If you've heard of the X-Men, you should know the story behind the most successful version of the team. You should know the story of the man who originated the new characters, and even modified the ones he didn't. He was the first artist to draw Wolverine unmasked, and one of two people responsible for saying, "Hey, what if his claws weren't in his gloves, but in him?" You should know how he fell on hard times while his creations were the cornerstone of Marvel for decades before they appeared in movies.
Today, all the Marvel movies and TV shows have a paragraph buried in the credits which list not only the creators of the characters, but also the writers and artists who came after them whose stories were incorporated into the adaptation. When Dave Cockrum sat in a movie theater in 2000 and saw Storm and Mystique (and Logan) on the screen, he didn't see his name anywhere. He was as forgotten and neglected by the movie company as he was by the comic book company.
This book also treats every other aspect of his career with a fine-toothed comb. His years in fanzines are covered in detail, as are those spent on other comic book properties, such as his own Futurians (featured on the cover), T.H.U.N.D.E.R. Agents, and especially the Legion of Super-Heroes. His personal life is covered, as well as his professional career. His contemporaries (Marv Wolfman, Paul Levitz) have had nice things to say about it, and fans turned pros (Mark Waid, Kurt Busiek, Neil Gaiman) have helped to spread the word. If people don't want to listen to me, I hope they listen to them!
Do you have any cool facts or tidbits that you unearthed during your research, but that did not make it into the final book?
Well, there is one story that I couldn't work into the narrative. When Dave Cockrum was a teenager, he was in a group like the Boy Scouts called the Air Explorers. Dave's father was the group leader, and also a Lt. Colonel in the Air Force. So one weekend, the kids are brought to this campground in Colorado, which is where the Cockrums were living at the time, to do whatever it was they went there to do.
There was also someone there with a couple of beagles, and they just started digging and digging and wouldn't stop. So the guys go over there to see what's going on, and the dogs uncover a human hand. As it turned out, a local banker had murdered his wife and buried her there, and Dave and the other boys were on hand when she was found.
That story was told to me by another member of the group, who clearly remembered it. Oddly enough, Dave never mentioned it -- at least in print -- while he was alive.
SFF-related non-fiction is somewhat sidelined by the big genre awards, since the Nebulas have no non-fiction category and the Best Related Work Hugo category has become something of a grab bag of anything that doesn't fit elsewhere.

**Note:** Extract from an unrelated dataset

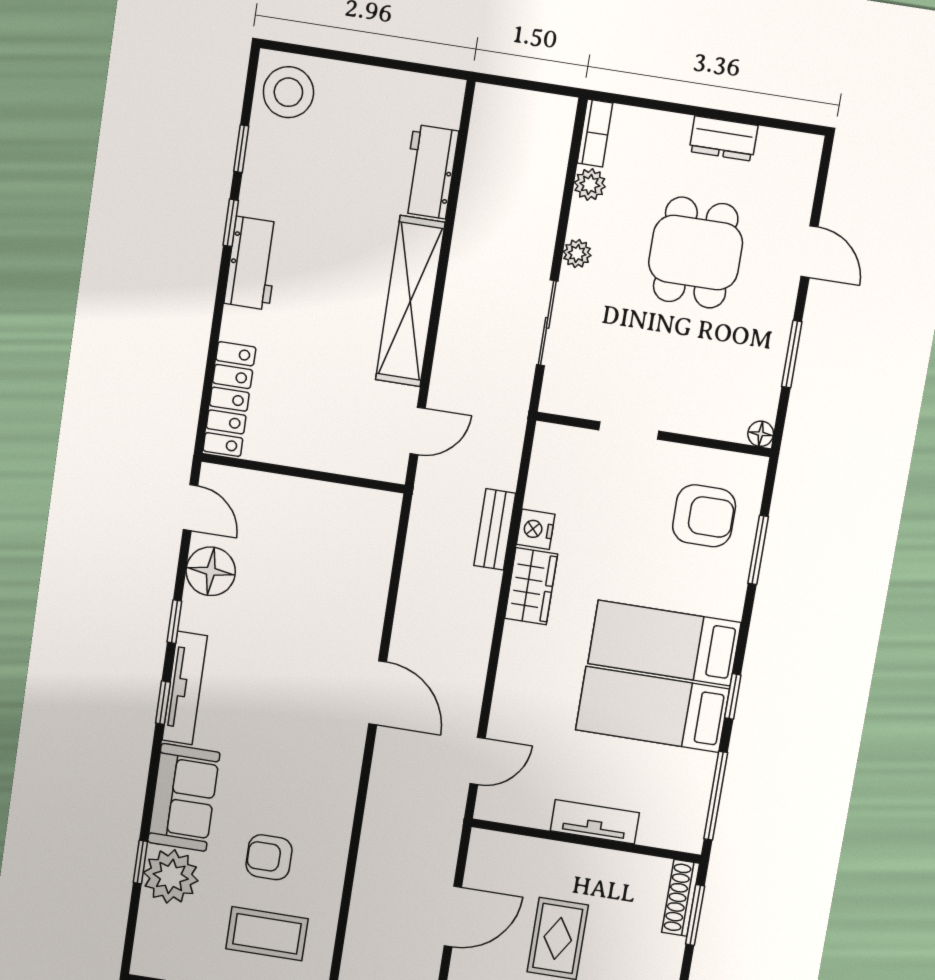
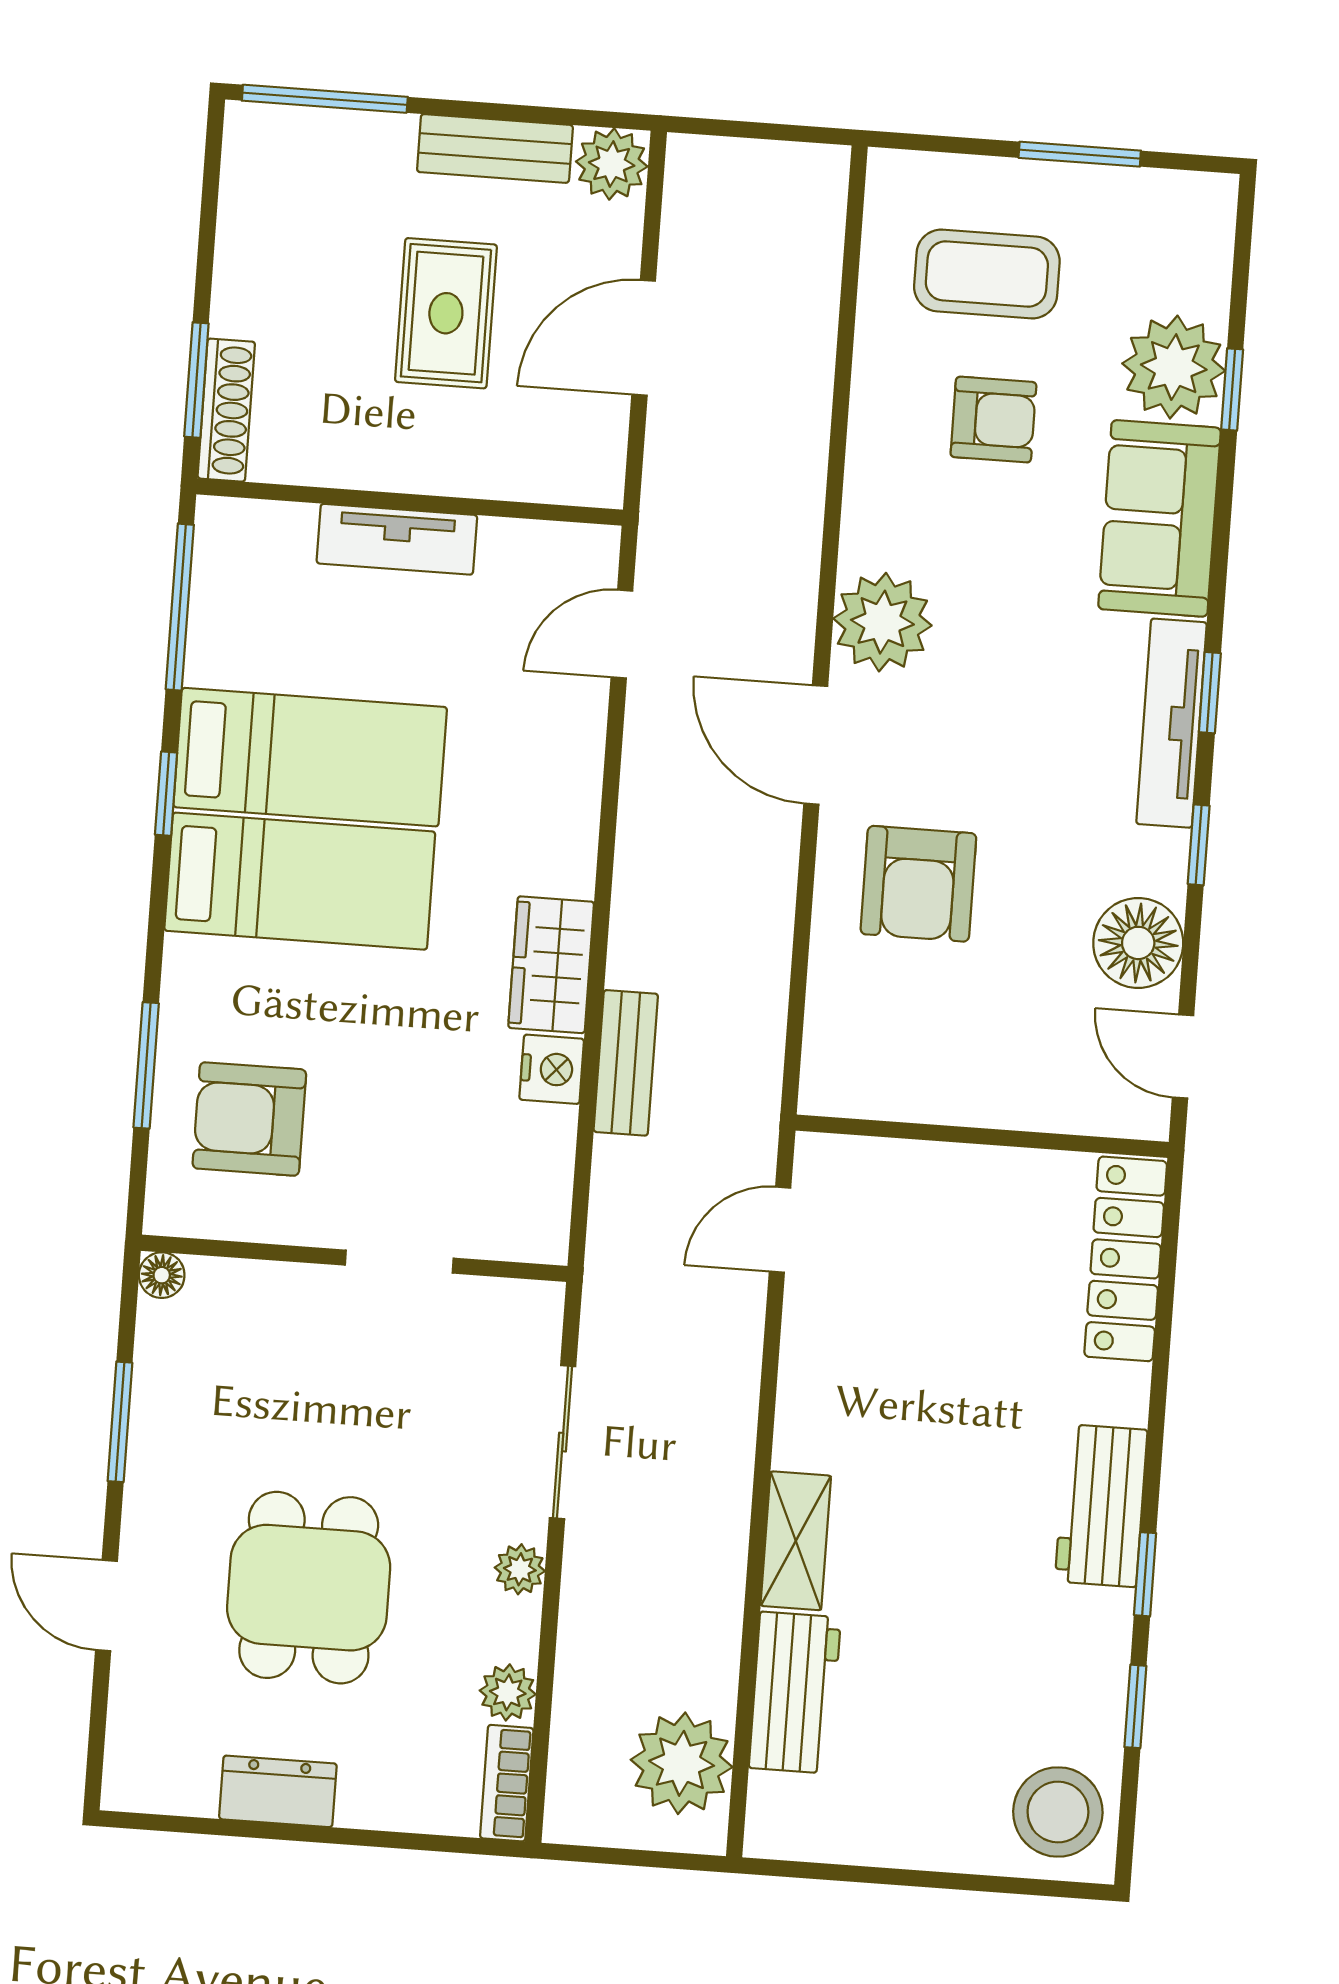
plant: (496, 137) -> (682, 1763), added
shelving: (410, 301) -> (796, 1541), width x0.45, depth x0.75
armchair: (328, 613) -> (918, 884), added
plant: (337, 755) -> (882, 622), added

So why do you think SFF-related non-fiction is important?
The history of the field is important. No one would question preserving the history of Hollywood, or the music industry, or professional sports. People need to know where they came from, and who was there before them. Whether it's a biography, memoir, behind-the-scenes book, or scholarly work, non-fiction is one of the legs on the table, and a three-legged table isn't as stable as a four-legged one.
Are there any other great SFF-related non-fiction works or indeed anything else (books, stories, essays, writers, magazines, films, TV shows, etc…) you'd like to recommend?
This is a great year for non-fiction SFF books, enough that they could have their own category with projects left off the ballot. Hopefully, one day they'll get that at the Hugos.
Right now I'm actually reading a Hugo Award-winning piece of non-fiction called Wonder's Child: My Life in Science Fiction. It's Jack Williamson's autobiography, and it's SFF history right from the horse's mouth.
If it's not too forward, I could plug my upcoming biography of Edmond Hamilton, coming in 2024 in Alter Ego # 187. It's an issue dedicated to arguably the most successful writer of science fiction's Golden Age. He was the author whom Isaac Asimov and Ray Bradbury read growing up, and Ray was even the best man at his wedding!